=== PROBLEM TO WORK ON ===
When you repeat the listing below, keep every word exactly and leave out each picture.

=== MATERIAL PROVIDED ===
++++
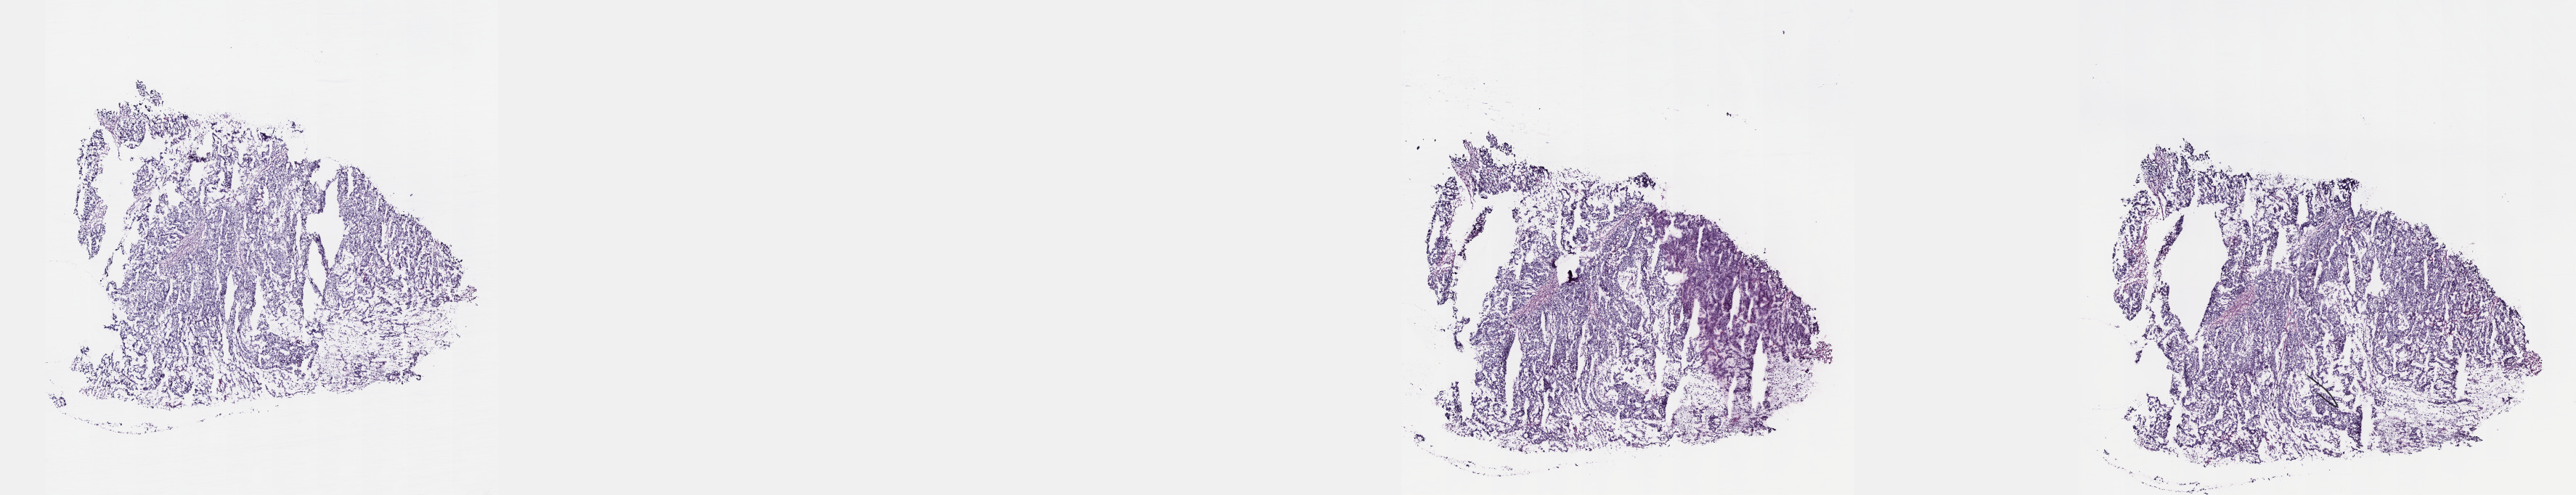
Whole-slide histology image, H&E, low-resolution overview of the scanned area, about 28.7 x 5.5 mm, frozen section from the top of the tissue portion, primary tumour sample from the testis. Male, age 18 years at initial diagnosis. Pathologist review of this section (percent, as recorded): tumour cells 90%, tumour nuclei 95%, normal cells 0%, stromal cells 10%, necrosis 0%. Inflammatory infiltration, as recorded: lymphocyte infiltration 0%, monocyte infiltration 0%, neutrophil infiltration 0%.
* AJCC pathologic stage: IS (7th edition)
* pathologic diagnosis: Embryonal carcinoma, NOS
++++
=== ANSWER TO THE PROBLEM ===
Whole-slide histology image, H&E, low-resolution overview of the scanned area, about 28.7 x 5.5 mm, frozen section from the top of the tissue portion, primary tumour sample from the testis. Male, age 18 years at initial diagnosis. Pathologist review of this section (percent, as recorded): tumour cells 90%, tumour nuclei 95%, normal cells 0%, stromal cells 10%, necrosis 0%. Inflammatory infiltration, as recorded: lymphocyte infiltration 0%, monocyte infiltration 0%, neutrophil infiltration 0%.
* AJCC pathologic stage: IS (7th edition)
* pathologic diagnosis: Embryonal carcinoma, NOS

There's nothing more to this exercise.